By Nita Chicooree-Mercier
Notwithstanding the economic prospect of doom and gloom prophesized by experts from misty London, and the no less hopeless future awaiting the ‘overcrowded barracoon’ depicted by V.S Naipaul, Mauritius managed to make its way up as a fairly successful post-colonial small country. Stable institutions, political goodwill and visionary politicians combined with the ambition and dynamism of forward-looking key businessmen contributed to diversify the basic pillars of the agriculture-based economy into various competitive sectors. Both the political class and private sector subscribe to the pragmatic observation made during a visit by a political analyst of Indian origin at the House of Lords to the effect that Mauritius can never afford to relax. With scarce resources, the country has to constantly adjust and find new ways to survive in an increasingly competitive world.

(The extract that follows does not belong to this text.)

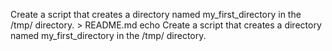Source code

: Create a script that creates a directory named my_first_directory in the /tmp/ directory. > README.md
echo Create a script that creates a directory named my_first_directory in the /tmp/ directory.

A few points are worth discussing as regards the future of the younger generation. The 5-credit requirement to qualify for the two-year HSC course has been amply debated. Concerns are raised over the necessity to repeat SC for candidates with 4 credits and high grades in subjects they consider taking for HSC. Does it not unnecessarily make it compulsory for them to repeat a class and waste one year? Is it fair to put an end to further education of quite a high number of 15 year-old students? The system deprives others of basic general knowledge which Genaral Paper (GP) provides HSC students. Many of them have no wish to join Ecole Hôtelière Sir Gaëtan Duval and make a living in the hotel industry; neither are they dreaming of working in factories. So the low percentage of students qualifying for HSC in the present system is quite worrying.
It should also be of great concern that scarce room is made for History in the GP syllabus. HSC holders start off on their own as young adults with bare knowledge of the world they are living in. No wonder they may fall for any wild conspiracy theory or random interpretation of worldly affairs, on free offers in social networks which manipulate and misguide rather than give factual information based on history taught through the prism of Reason in a school room. A history of Mauritius and the general features of countries where the ancestors of different ethnic groups hailed from needs to be made a compulsory element in GP, at least in Lower Six (now Grade 11).
Philosophy is totally ignored in the educational system. It is quite illogical in a country where a big chunk of the population are heirs to a tradition of philosophers and thinkers. Philosophy helps to develop a critical mind and brings clarity in our thoughts. Its absence leaves a void which is likely to be filled with indoctrination and manipulation, and create confused minds. The last year at school is most appropriate to impart basic knowledge of what should be an indispensable subject for the young minds which will take the lead of the country’s future. In this respect, both teachers’ training and the HSC syllabus need to be reviewed.
Even if they amount to 5% of the student population, an elite class of students in both Arts and Science, or the Humanities at University of Mauritius deserves to be taught classical languages including Sanskrit, besides Latin and Greek. Knowledge of philosophy and history is best served by adding classical languages to generate a class of citizens endowed with refined and learned minds. In a world where ignorance is bliss, it is a matter of responsibility and duty of a country’s leadership to ensure that citizens are not misguided by false theories and propaganda which circulate in the garb of reality and truth. Education at the highest level cannot be envisaged in a solely utilitarian approach, a materialist stance which cares only for visible gains.
As has been already mentioned in this column, a policy in the development of high technology has to be thoroughly elaborated, and job prospects made clear to young students who wish to pursue their studies in this field. In a work culture highly marked by seniority in the public sector, which facilitates the promotion of any incompetent functionary on the sole basis of having occupied the seat over a longer period, there is urgent need for a change in mindset.
Last but not least, general knowledge of the human anatomy can hardly be considered a matter of pride in the country if we go by the personal interpretation our compatriots deliver on every health issue affecting them. A basic knowledge of how kidneys, liver, lungs, heart, stomach, intestines function and where they are located as well as of the main muscles of the body would certainly help to be attentive to one’s health. While we are very good at counselling one and all on what to do about every illness, and we display a sincere curiosity in the exploration of body and soul, we might be missing basic points.
Last Sunday at the open air market of Fond du Sac, a middle-aged man, a yoga teacher was standing by his adolescent son who was distributing flyers to folks around. The flyers mention courses on the human anatomy, blood circulation, the causes of diabetes, etc. In a conversation which ensued, he explained why he deemed it important to raise awareness on health issues and the importance of yoga exercises. Basic knowledge of the anatomy and so on should have been imparted to citizens at an early age, he said. We cannot but agree. It is never too late to review our approach to education and knowledge.